▸ INSTRUCTIONS FOR THE TASK
Reproduce every item below character for character, changing nothing.

▸ DATA

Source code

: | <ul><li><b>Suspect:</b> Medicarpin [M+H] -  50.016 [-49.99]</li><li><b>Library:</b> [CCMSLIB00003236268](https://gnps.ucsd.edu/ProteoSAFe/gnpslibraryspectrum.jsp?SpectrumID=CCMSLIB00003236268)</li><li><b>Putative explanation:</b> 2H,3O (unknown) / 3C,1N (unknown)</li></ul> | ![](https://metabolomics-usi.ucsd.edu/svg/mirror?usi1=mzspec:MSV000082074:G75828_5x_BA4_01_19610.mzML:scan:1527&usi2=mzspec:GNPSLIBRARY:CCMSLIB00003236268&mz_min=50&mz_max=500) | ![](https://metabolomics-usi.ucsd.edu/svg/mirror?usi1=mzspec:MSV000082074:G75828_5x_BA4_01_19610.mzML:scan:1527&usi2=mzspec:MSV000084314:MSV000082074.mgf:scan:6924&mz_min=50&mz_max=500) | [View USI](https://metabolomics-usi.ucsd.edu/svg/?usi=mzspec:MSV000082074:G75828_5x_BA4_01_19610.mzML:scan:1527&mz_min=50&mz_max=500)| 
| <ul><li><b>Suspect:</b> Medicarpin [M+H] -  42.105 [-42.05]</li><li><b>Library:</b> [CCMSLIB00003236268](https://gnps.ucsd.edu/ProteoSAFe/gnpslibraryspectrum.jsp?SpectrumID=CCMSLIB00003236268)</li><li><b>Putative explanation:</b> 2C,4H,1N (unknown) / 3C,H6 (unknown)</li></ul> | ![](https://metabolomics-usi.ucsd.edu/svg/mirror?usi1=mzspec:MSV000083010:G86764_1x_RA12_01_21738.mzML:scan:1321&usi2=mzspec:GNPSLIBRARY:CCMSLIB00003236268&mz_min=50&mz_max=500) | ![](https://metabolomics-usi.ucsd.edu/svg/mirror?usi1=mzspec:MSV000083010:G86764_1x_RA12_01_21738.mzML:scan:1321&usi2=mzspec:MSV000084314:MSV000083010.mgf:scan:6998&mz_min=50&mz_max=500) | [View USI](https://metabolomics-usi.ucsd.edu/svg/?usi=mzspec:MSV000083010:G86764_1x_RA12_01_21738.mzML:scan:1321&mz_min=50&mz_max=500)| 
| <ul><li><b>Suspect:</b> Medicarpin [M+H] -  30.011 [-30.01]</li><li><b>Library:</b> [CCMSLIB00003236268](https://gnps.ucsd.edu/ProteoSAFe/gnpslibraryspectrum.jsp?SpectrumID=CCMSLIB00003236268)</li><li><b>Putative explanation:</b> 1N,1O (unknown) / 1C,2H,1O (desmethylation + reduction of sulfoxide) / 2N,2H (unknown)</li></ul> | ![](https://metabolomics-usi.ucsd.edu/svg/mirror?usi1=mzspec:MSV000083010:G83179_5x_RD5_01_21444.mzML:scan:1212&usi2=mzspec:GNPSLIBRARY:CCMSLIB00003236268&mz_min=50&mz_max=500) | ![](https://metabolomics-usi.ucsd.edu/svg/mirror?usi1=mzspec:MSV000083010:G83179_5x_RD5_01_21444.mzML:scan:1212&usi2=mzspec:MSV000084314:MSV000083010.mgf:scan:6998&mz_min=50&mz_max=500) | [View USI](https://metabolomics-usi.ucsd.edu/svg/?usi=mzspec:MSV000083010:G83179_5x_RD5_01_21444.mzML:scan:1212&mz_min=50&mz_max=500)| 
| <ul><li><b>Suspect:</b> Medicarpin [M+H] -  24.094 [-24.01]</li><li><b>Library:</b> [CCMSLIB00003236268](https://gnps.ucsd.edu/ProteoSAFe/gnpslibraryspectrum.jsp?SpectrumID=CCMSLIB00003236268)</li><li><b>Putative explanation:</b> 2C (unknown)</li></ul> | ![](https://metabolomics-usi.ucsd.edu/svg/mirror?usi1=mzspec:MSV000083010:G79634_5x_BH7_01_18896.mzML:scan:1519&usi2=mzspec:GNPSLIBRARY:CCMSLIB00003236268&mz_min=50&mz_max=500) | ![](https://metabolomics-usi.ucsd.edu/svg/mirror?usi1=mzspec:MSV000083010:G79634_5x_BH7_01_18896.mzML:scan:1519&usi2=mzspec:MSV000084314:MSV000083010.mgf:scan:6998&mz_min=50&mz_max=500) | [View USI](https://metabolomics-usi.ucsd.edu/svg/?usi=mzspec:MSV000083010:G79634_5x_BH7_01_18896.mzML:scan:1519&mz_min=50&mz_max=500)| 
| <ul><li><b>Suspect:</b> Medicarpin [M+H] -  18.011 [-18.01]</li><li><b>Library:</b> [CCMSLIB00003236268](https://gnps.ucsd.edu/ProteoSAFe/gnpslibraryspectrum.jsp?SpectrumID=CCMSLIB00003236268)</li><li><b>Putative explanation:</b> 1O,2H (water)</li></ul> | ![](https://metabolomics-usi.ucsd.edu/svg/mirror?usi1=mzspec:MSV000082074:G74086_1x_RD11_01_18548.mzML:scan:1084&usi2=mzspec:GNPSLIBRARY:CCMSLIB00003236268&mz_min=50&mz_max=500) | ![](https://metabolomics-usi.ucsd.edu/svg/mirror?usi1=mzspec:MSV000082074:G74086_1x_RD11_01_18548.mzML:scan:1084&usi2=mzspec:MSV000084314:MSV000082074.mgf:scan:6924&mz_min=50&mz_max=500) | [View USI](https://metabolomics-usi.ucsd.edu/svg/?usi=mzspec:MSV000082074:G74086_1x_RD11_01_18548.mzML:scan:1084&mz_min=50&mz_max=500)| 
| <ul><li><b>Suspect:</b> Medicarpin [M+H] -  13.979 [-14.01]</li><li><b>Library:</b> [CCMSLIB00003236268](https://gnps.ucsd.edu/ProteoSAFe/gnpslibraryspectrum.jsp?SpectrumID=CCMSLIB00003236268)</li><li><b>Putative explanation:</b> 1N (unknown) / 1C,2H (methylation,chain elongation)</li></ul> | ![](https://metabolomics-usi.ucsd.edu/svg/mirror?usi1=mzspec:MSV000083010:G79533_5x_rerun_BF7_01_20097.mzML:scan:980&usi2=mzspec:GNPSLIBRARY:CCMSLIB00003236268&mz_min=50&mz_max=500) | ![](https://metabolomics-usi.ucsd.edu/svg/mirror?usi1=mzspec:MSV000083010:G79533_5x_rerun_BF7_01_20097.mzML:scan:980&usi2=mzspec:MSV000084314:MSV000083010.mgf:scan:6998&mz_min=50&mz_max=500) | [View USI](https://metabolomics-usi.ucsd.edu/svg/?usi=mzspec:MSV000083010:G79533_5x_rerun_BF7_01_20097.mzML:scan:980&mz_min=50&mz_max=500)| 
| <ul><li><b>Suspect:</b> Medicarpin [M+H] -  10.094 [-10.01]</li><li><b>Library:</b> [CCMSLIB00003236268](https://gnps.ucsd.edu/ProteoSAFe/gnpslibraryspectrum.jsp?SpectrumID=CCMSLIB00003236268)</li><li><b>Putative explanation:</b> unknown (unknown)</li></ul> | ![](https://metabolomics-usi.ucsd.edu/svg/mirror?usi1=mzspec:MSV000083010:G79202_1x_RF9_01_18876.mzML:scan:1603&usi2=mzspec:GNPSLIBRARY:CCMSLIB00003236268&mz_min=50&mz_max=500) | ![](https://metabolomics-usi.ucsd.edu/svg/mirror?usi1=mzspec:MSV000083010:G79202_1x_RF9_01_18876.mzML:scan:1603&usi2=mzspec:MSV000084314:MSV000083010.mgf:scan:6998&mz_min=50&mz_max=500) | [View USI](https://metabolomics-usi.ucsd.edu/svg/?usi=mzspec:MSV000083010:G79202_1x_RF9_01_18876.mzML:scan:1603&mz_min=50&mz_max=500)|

▸ REPLY TO THE TASK
Source code

: | <ul><li><b>Suspect:</b> Medicarpin [M+H] -  50.016 [-49.99]</li><li><b>Library:</b> [CCMSLIB00003236268](https://gnps.ucsd.edu/ProteoSAFe/gnpslibraryspectrum.jsp?SpectrumID=CCMSLIB00003236268)</li><li><b>Putative explanation:</b> 2H,3O (unknown) / 3C,1N (unknown)</li></ul> | ![](https://metabolomics-usi.ucsd.edu/svg/mirror?usi1=mzspec:MSV000082074:G75828_5x_BA4_01_19610.mzML:scan:1527&usi2=mzspec:GNPSLIBRARY:CCMSLIB00003236268&mz_min=50&mz_max=500) | ![](https://metabolomics-usi.ucsd.edu/svg/mirror?usi1=mzspec:MSV000082074:G75828_5x_BA4_01_19610.mzML:scan:1527&usi2=mzspec:MSV000084314:MSV000082074.mgf:scan:6924&mz_min=50&mz_max=500) | [View USI](https://metabolomics-usi.ucsd.edu/svg/?usi=mzspec:MSV000082074:G75828_5x_BA4_01_19610.mzML:scan:1527&mz_min=50&mz_max=500)| 
| <ul><li><b>Suspect:</b> Medicarpin [M+H] -  42.105 [-42.05]</li><li><b>Library:</b> [CCMSLIB00003236268](https://gnps.ucsd.edu/ProteoSAFe/gnpslibraryspectrum.jsp?SpectrumID=CCMSLIB00003236268)</li><li><b>Putative explanation:</b> 2C,4H,1N (unknown) / 3C,H6 (unknown)</li></ul> | ![](https://metabolomics-usi.ucsd.edu/svg/mirror?usi1=mzspec:MSV000083010:G86764_1x_RA12_01_21738.mzML:scan:1321&usi2=mzspec:GNPSLIBRARY:CCMSLIB00003236268&mz_min=50&mz_max=500) | ![](https://metabolomics-usi.ucsd.edu/svg/mirror?usi1=mzspec:MSV000083010:G86764_1x_RA12_01_21738.mzML:scan:1321&usi2=mzspec:MSV000084314:MSV000083010.mgf:scan:6998&mz_min=50&mz_max=500) | [View USI](https://metabolomics-usi.ucsd.edu/svg/?usi=mzspec:MSV000083010:G86764_1x_RA12_01_21738.mzML:scan:1321&mz_min=50&mz_max=500)| 
| <ul><li><b>Suspect:</b> Medicarpin [M+H] -  30.011 [-30.01]</li><li><b>Library:</b> [CCMSLIB00003236268](https://gnps.ucsd.edu/ProteoSAFe/gnpslibraryspectrum.jsp?SpectrumID=CCMSLIB00003236268)</li><li><b>Putative explanation:</b> 1N,1O (unknown) / 1C,2H,1O (desmethylation + reduction of sulfoxide) / 2N,2H (unknown)</li></ul> | ![](https://metabolomics-usi.ucsd.edu/svg/mirror?usi1=mzspec:MSV000083010:G83179_5x_RD5_01_21444.mzML:scan:1212&usi2=mzspec:GNPSLIBRARY:CCMSLIB00003236268&mz_min=50&mz_max=500) | ![](https://metabolomics-usi.ucsd.edu/svg/mirror?usi1=mzspec:MSV000083010:G83179_5x_RD5_01_21444.mzML:scan:1212&usi2=mzspec:MSV000084314:MSV000083010.mgf:scan:6998&mz_min=50&mz_max=500) | [View USI](https://metabolomics-usi.ucsd.edu/svg/?usi=mzspec:MSV000083010:G83179_5x_RD5_01_21444.mzML:scan:1212&mz_min=50&mz_max=500)| 
| <ul><li><b>Suspect:</b> Medicarpin [M+H] -  24.094 [-24.01]</li><li><b>Library:</b> [CCMSLIB00003236268](https://gnps.ucsd.edu/ProteoSAFe/gnpslibraryspectrum.jsp?SpectrumID=CCMSLIB00003236268)</li><li><b>Putative explanation:</b> 2C (unknown)</li></ul> | ![](https://metabolomics-usi.ucsd.edu/svg/mirror?usi1=mzspec:MSV000083010:G79634_5x_BH7_01_18896.mzML:scan:1519&usi2=mzspec:GNPSLIBRARY:CCMSLIB00003236268&mz_min=50&mz_max=500) | ![](https://metabolomics-usi.ucsd.edu/svg/mirror?usi1=mzspec:MSV000083010:G79634_5x_BH7_01_18896.mzML:scan:1519&usi2=mzspec:MSV000084314:MSV000083010.mgf:scan:6998&mz_min=50&mz_max=500) | [View USI](https://metabolomics-usi.ucsd.edu/svg/?usi=mzspec:MSV000083010:G79634_5x_BH7_01_18896.mzML:scan:1519&mz_min=50&mz_max=500)| 
| <ul><li><b>Suspect:</b> Medicarpin [M+H] -  18.011 [-18.01]</li><li><b>Library:</b> [CCMSLIB00003236268](https://gnps.ucsd.edu/ProteoSAFe/gnpslibraryspectrum.jsp?SpectrumID=CCMSLIB00003236268)</li><li><b>Putative explanation:</b> 1O,2H (water)</li></ul> | ![](https://metabolomics-usi.ucsd.edu/svg/mirror?usi1=mzspec:MSV000082074:G74086_1x_RD11_01_18548.mzML:scan:1084&usi2=mzspec:GNPSLIBRARY:CCMSLIB00003236268&mz_min=50&mz_max=500) | ![](https://metabolomics-usi.ucsd.edu/svg/mirror?usi1=mzspec:MSV000082074:G74086_1x_RD11_01_18548.mzML:scan:1084&usi2=mzspec:MSV000084314:MSV000082074.mgf:scan:6924&mz_min=50&mz_max=500) | [View USI](https://metabolomics-usi.ucsd.edu/svg/?usi=mzspec:MSV000082074:G74086_1x_RD11_01_18548.mzML:scan:1084&mz_min=50&mz_max=500)| 
| <ul><li><b>Suspect:</b> Medicarpin [M+H] -  13.979 [-14.01]</li><li><b>Library:</b> [CCMSLIB00003236268](https://gnps.ucsd.edu/ProteoSAFe/gnpslibraryspectrum.jsp?SpectrumID=CCMSLIB00003236268)</li><li><b>Putative explanation:</b> 1N (unknown) / 1C,2H (methylation,chain elongation)</li></ul> | ![](https://metabolomics-usi.ucsd.edu/svg/mirror?usi1=mzspec:MSV000083010:G79533_5x_rerun_BF7_01_20097.mzML:scan:980&usi2=mzspec:GNPSLIBRARY:CCMSLIB00003236268&mz_min=50&mz_max=500) | ![](https://metabolomics-usi.ucsd.edu/svg/mirror?usi1=mzspec:MSV000083010:G79533_5x_rerun_BF7_01_20097.mzML:scan:980&usi2=mzspec:MSV000084314:MSV000083010.mgf:scan:6998&mz_min=50&mz_max=500) | [View USI](https://metabolomics-usi.ucsd.edu/svg/?usi=mzspec:MSV000083010:G79533_5x_rerun_BF7_01_20097.mzML:scan:980&mz_min=50&mz_max=500)| 
| <ul><li><b>Suspect:</b> Medicarpin [M+H] -  10.094 [-10.01]</li><li><b>Library:</b> [CCMSLIB00003236268](https://gnps.ucsd.edu/ProteoSAFe/gnpslibraryspectrum.jsp?SpectrumID=CCMSLIB00003236268)</li><li><b>Putative explanation:</b> unknown (unknown)</li></ul> | ![](https://metabolomics-usi.ucsd.edu/svg/mirror?usi1=mzspec:MSV000083010:G79202_1x_RF9_01_18876.mzML:scan:1603&usi2=mzspec:GNPSLIBRARY:CCMSLIB00003236268&mz_min=50&mz_max=500) | ![](https://metabolomics-usi.ucsd.edu/svg/mirror?usi1=mzspec:MSV000083010:G79202_1x_RF9_01_18876.mzML:scan:1603&usi2=mzspec:MSV000084314:MSV000083010.mgf:scan:6998&mz_min=50&mz_max=500) | [View USI](https://metabolomics-usi.ucsd.edu/svg/?usi=mzspec:MSV000083010:G79202_1x_RF9_01_18876.mzML:scan:1603&mz_min=50&mz_max=500)|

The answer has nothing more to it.